* Study text:
------------
Various Artists - Invisible Pyramid: Elegy Box (Last Visible Dog)
LVD in general dropped some killers this year. But how's this for ballsy - six discs, seven hours, and endless jams from thee cream of the worldwide noise/psych/folk/drone crop. Birchville Cat Motel, Miminokoto, Es, Avarus, Fursaxa, Steven R. Smith, Up-Tight, My Cat Is an Alien, and tons more - the perfect stocking stuffer for that scruffy loner in your family.
Boris - Akuma No Uta & Mabuta No Ura (Southern Lord & Catune)
I was down with Boris before this year, but I never got too far past the Melvins rips to give them much thought. But then I spent a ton of money on pricey imports and copped these two discs. Not the best things in their catalogue by any means, but when coupled with their ferocious live shows from this year the mere thought of these three makes me all warm and fuzzy. Sure, I don't understand why their vinyl fetches obscene prices on Ebay, but I'm not a record collector so it doesn't faze me at all. So there.
Link Wray - Wray's Three-Track Shack (Acadia)
Best reissue of the year, no question. Previously I had only known of Wray the torrid guitar slinger and proto axe-hammering god. But this stuff is unbelievable. Roots music from a real American iconoclast that makes it painfully obvious just how Canadian most of the Band actually was. The Mordecai Jones record included here isn't so hot, but it's worth the import price tag for Wray's self-titled release and the sincerely awesome Beans and Fatback.
Various Artists - One Kiss Can Lead To Another: Girl Group Sounds, Lost & Found (Rhino)
Five hours of girl groups from the early 1960s with nary a number one stunner in sight? I'll admit it - I was a little skeptical. But when you get through all four discs I'll bet you wish there were another eight. Pure pop from all corners of the spectrum - gauzy psych, Northern soul, the R&B pulse. It's all here. Dig in.
High on Fire - Blessed Black Wings (Relapse)
I was leery of Steve Albini's precision handprints being all over this, but his work fit like a glove. This is thunder metal, kids, and this is the sound of it reaching through your nose to punch your brain in.
Lau Nau - Kuutarha (Locust)
------------
* Material provided:
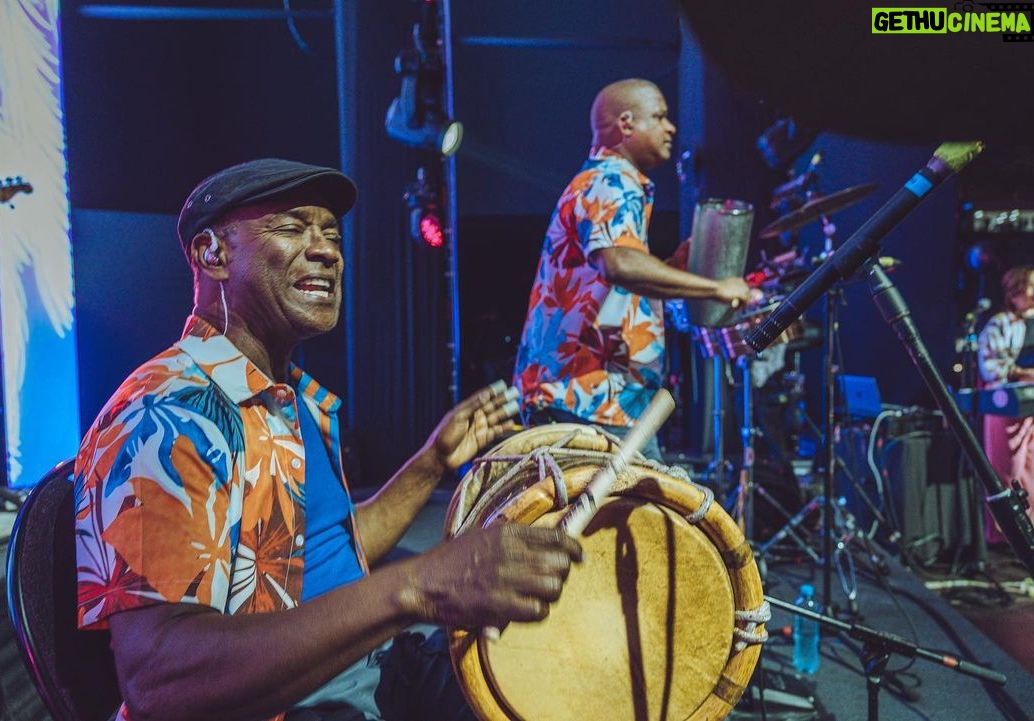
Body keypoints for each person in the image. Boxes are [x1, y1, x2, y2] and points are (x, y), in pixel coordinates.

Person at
------------
* Aim of the exercise:
Answer these questions using the music review list above.
(a) How many discs and how many hours make up Invisible Pyramid: Elegy Box?
(b) Whose handprints on Blessed Black Wings did the writer worry about?
(c) Which record included in Wray's Three-Track Shack does the writer say "isn't so hot"?

* Exercise answer:
(a) Six discs and seven hours.
(b) Steve Albini's.
(c) The Mordecai Jones record.